-- start of Supplied text --

Gui told me that the reason his prior books (those prior to Dark Star Safari) were so angry and rude, the reason that he as a traveler was so disliked by the readers (me included) were explained in the starting chapters.

He was going through a hard time personally when he was taking his “Great Railway Bazaard” trip. When he returned his wife had taken a lover, and eventually, many years later, they divorced. In this book, he said they divorced because “some betrayal is less forgiving than others.” I found that very hypercritical. Cuz he had affairs too, why is it that her betrayal is more unforgiving than his? But i guess when it comes to matters of heart, there is no fairness to speak of.

I am glad he is happier now with his second marriage. As a result, we readers get to read more pleasant writings from him like Dark Star Safari and The Ghost Train to the Eastern Star! I’m not complaining. 🙂

3. The Reader
I was re-reading “The Reader” about a month ago. I realized that i had forgotten lots of details in the book since my first read 9 years ago. I loved it then and i loved it even more after the second read.

Then a couple of weeks ago i saw it had been made into a movie that was scheduled to release this December, with Kate Winslet. I noted it down as a movie i would love to see. Because Kate Winslet is one of those actors who has a good track record of picking the best script. Last night i saw the movie trailer of “The Reader” on TV. Another surprise was revealed, it not only has Kate Winslet, but also Ralph Fiennes!

-- end of Supplied text --

What to work on ::
**A.** According to the blog post, how many years passed between the writer's first reading of "The Reader" and the second one?
**B.** Reproduce the passage of the blog post word for word, starting at "3. The Reader" and ending at "the second read.".
**C.** Translate this sentence from the blog post into Spanish: "I was re-reading “The Reader” about a month ago."
Rely only on the blog post for your answers.

-- start of Information shown --

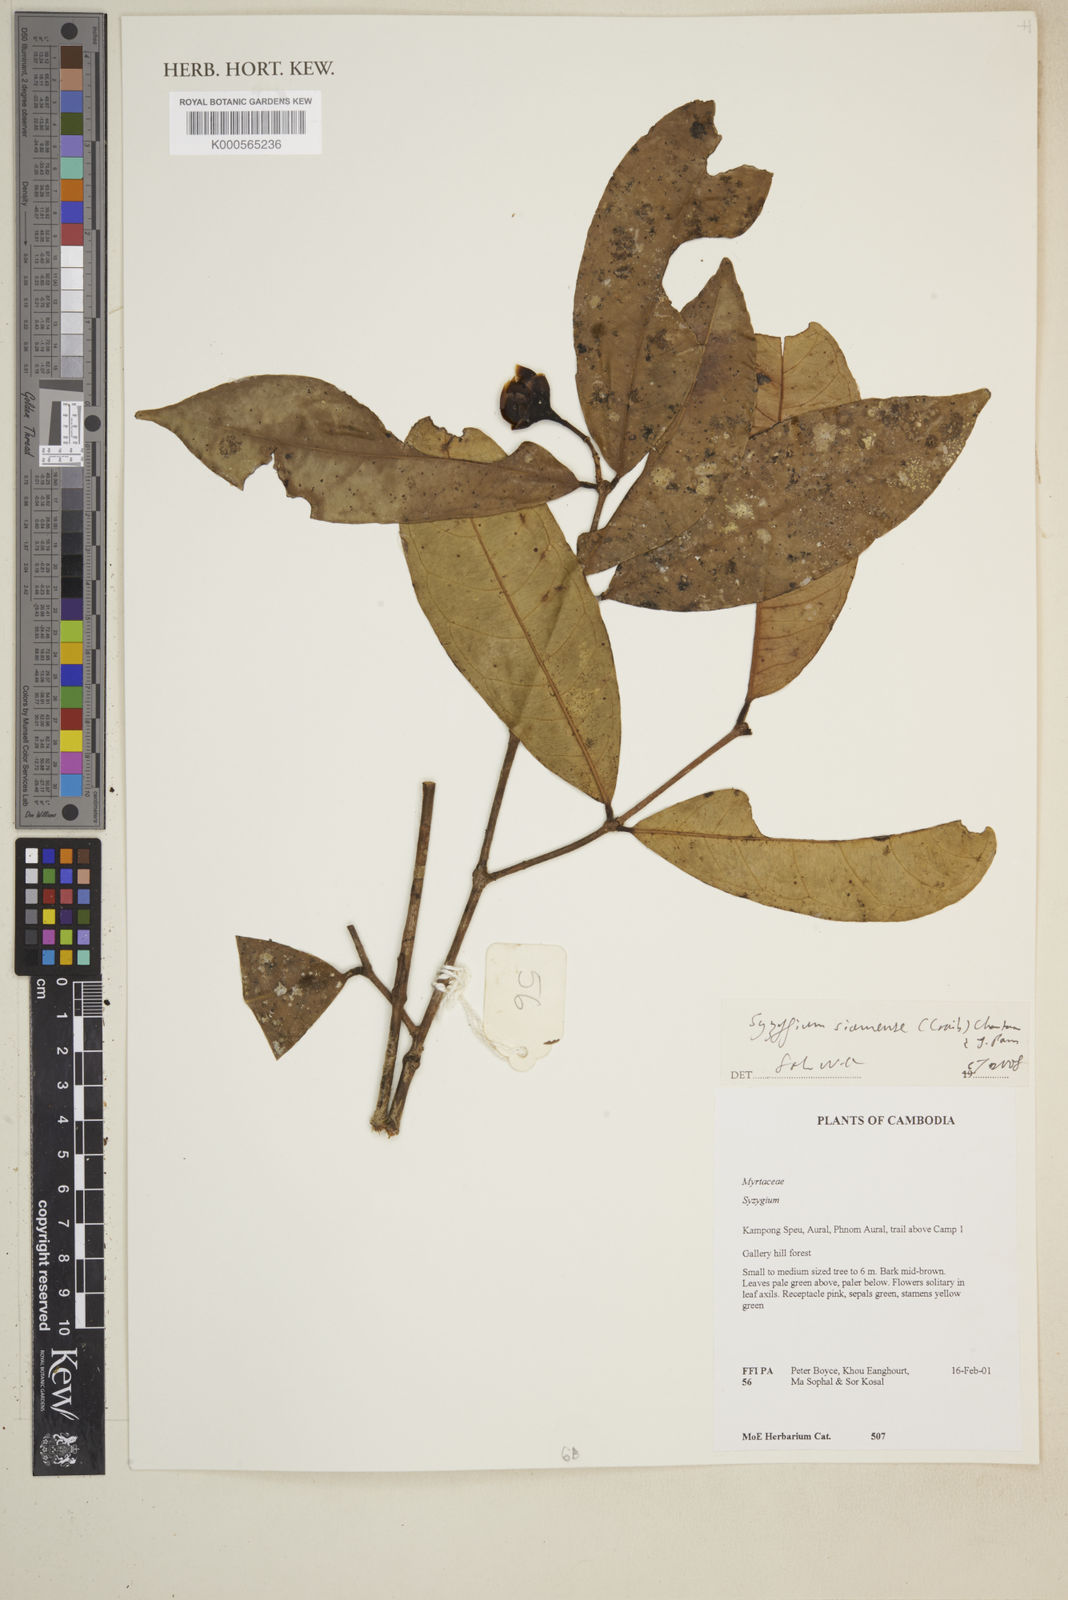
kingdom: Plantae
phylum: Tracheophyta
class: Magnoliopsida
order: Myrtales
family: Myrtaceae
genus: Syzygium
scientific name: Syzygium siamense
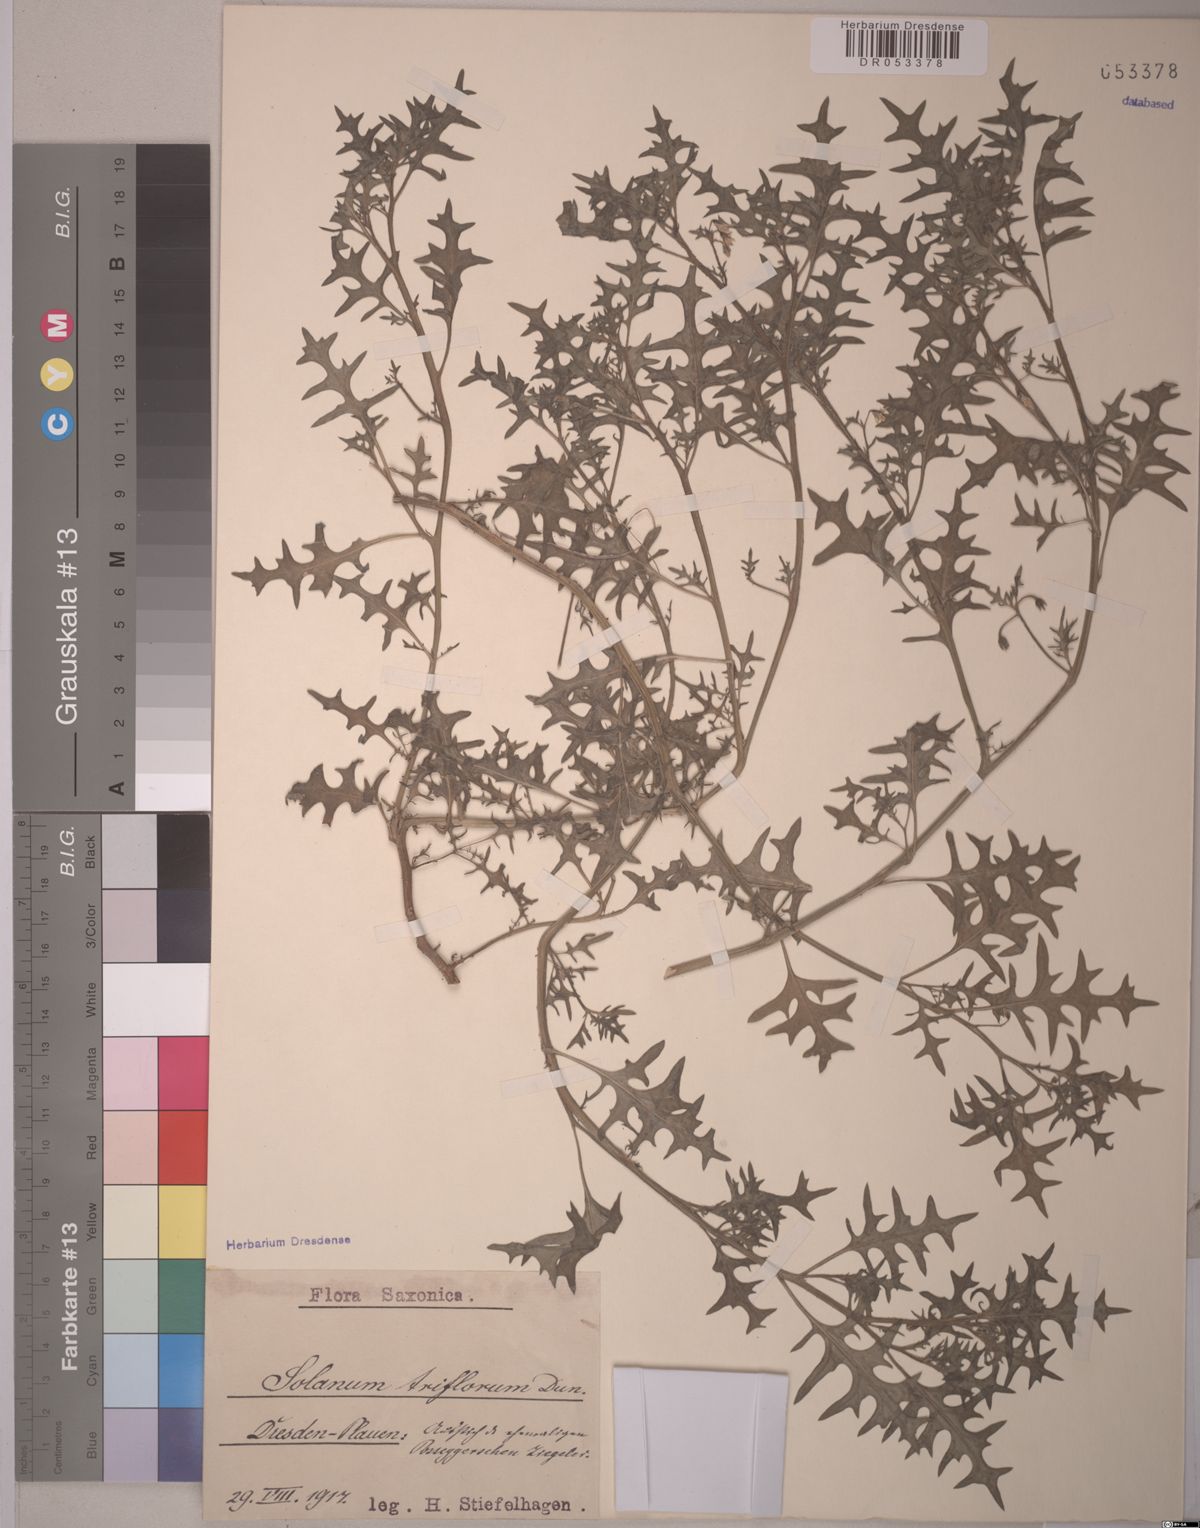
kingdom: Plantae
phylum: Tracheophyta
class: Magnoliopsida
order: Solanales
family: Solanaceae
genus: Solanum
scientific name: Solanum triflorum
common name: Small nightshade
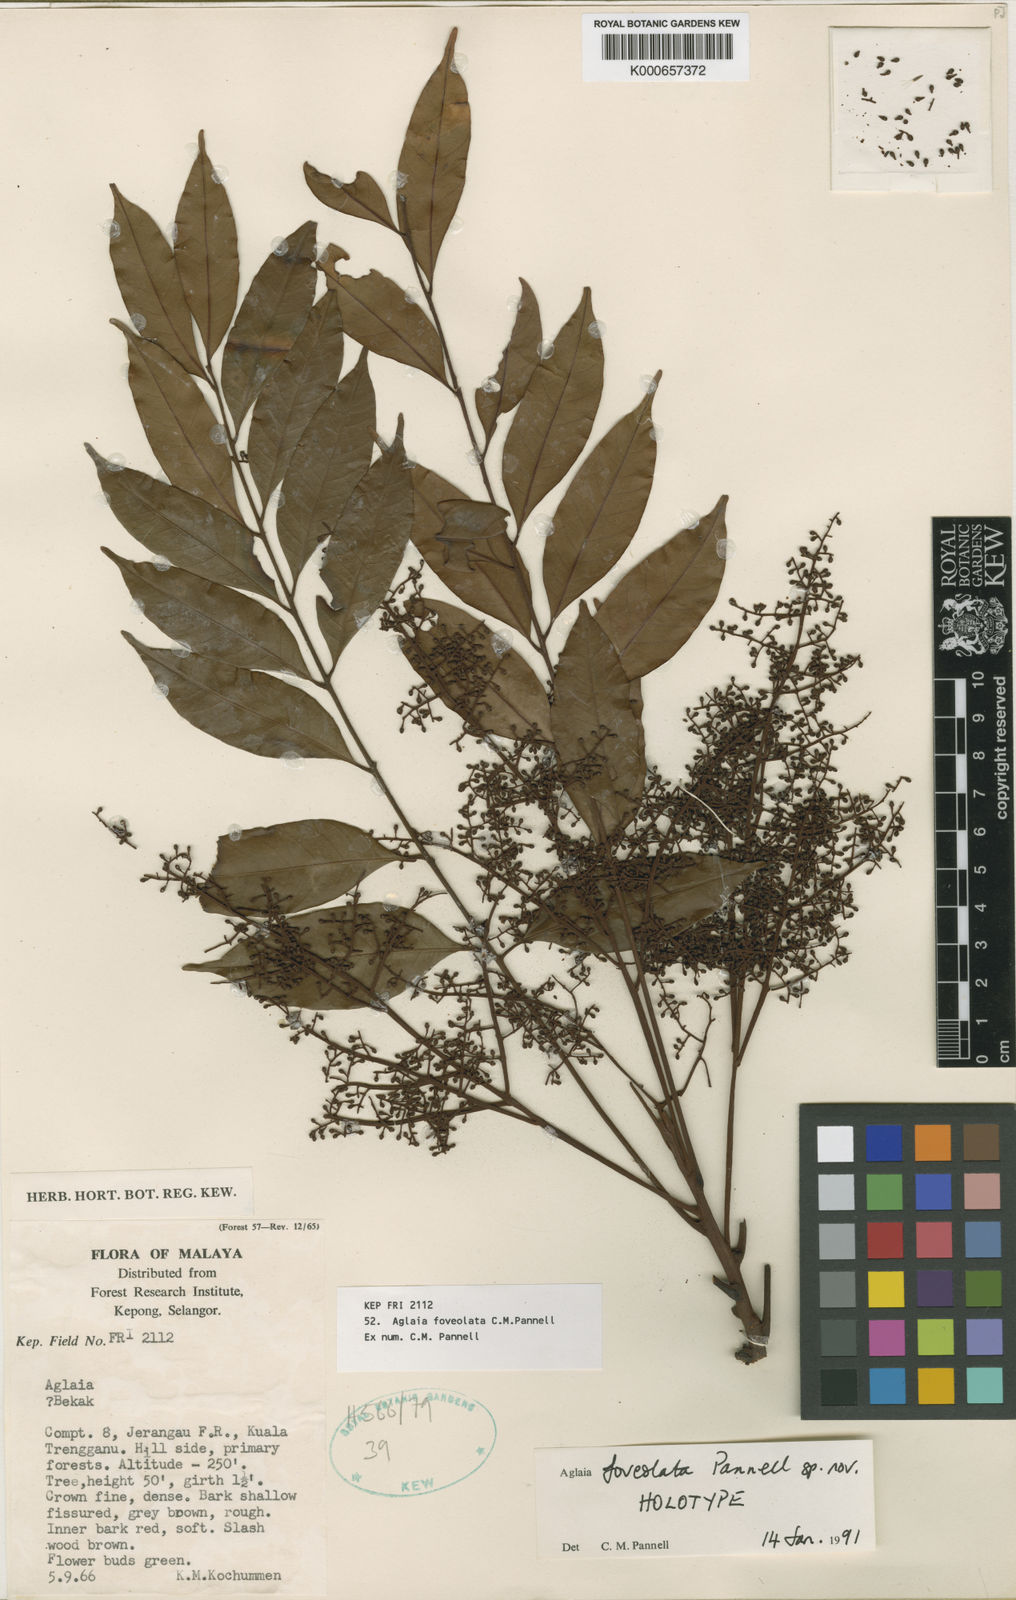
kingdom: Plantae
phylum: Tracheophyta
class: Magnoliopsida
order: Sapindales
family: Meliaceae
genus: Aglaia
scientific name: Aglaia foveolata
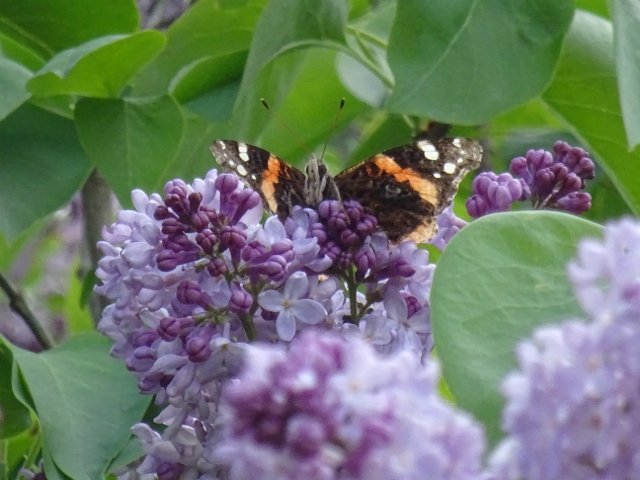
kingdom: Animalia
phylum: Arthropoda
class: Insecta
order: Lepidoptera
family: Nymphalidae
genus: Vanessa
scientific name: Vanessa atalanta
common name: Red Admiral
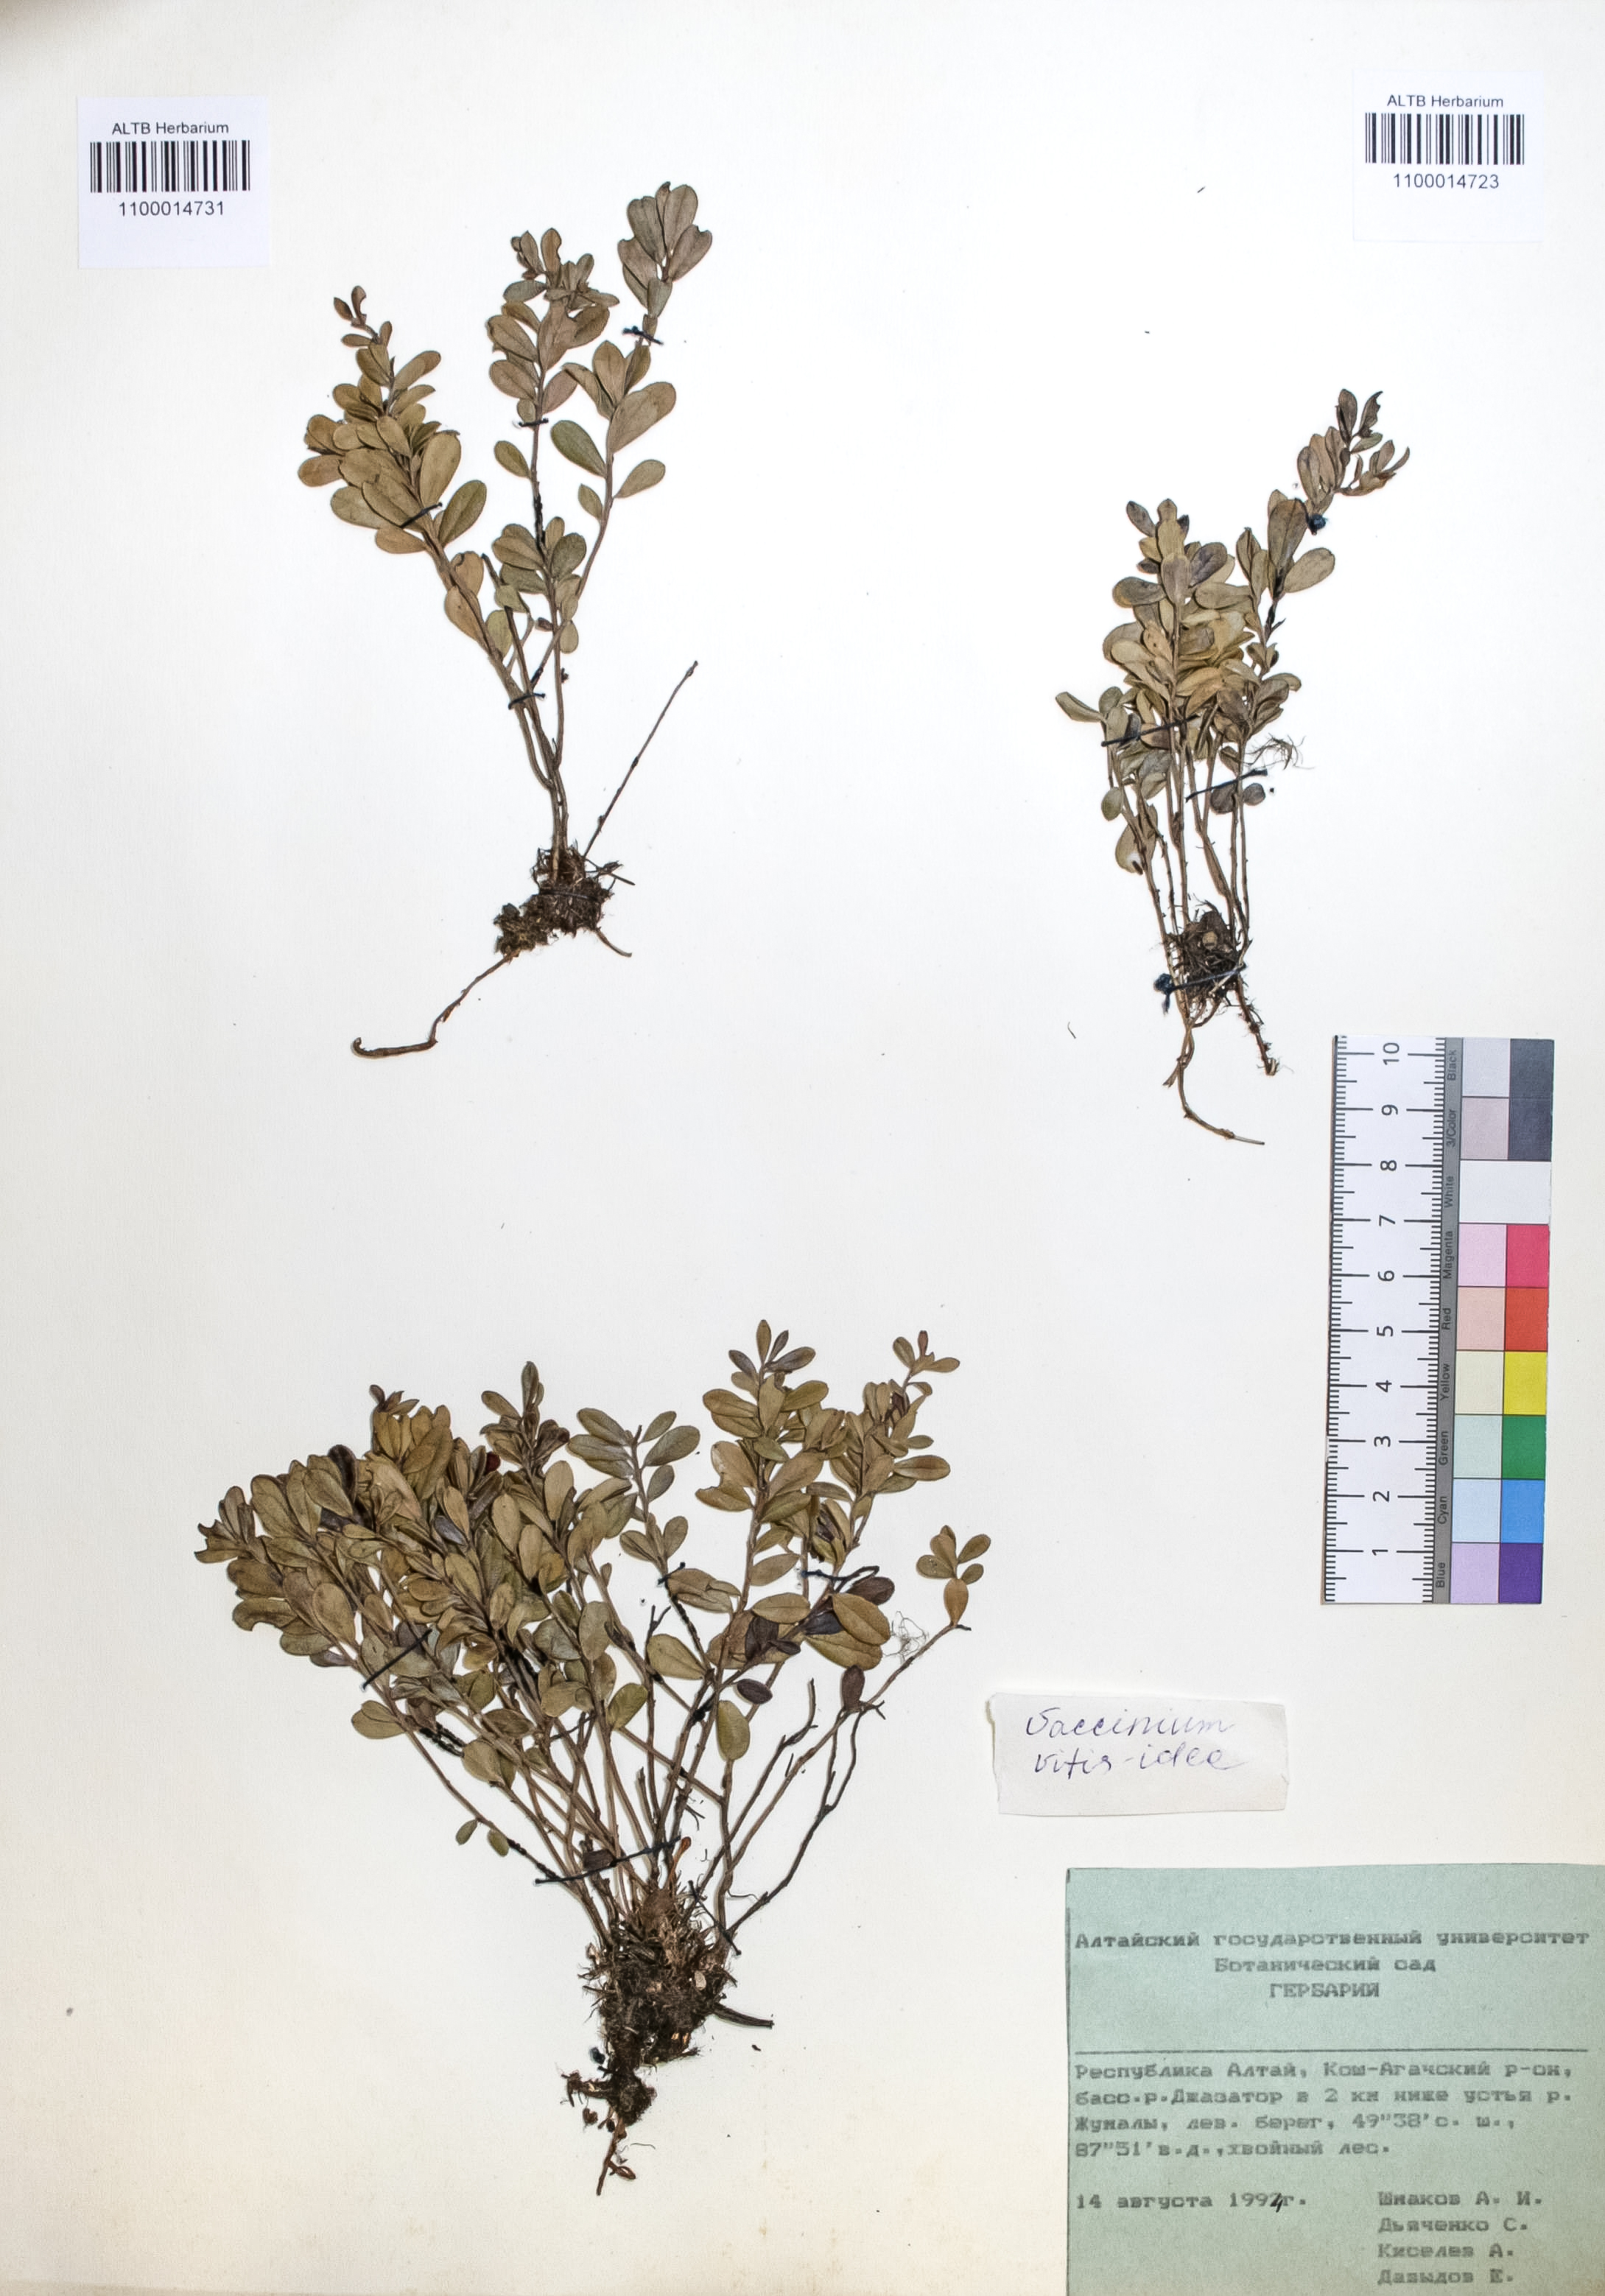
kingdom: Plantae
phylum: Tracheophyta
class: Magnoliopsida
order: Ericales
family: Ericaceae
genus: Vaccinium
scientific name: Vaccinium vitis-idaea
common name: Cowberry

-- end of Information shown --

Responses per task ::
**A.** Nine years.

**B.**
3. The Reader
I was re-reading “The Reader” about a month ago. I realized that i had forgotten lots of details in the book since my first read 9 years ago. I loved it then and i loved it even more after the second read.

**C.** Estaba releyendo «The Reader» hace aproximadamente un mes.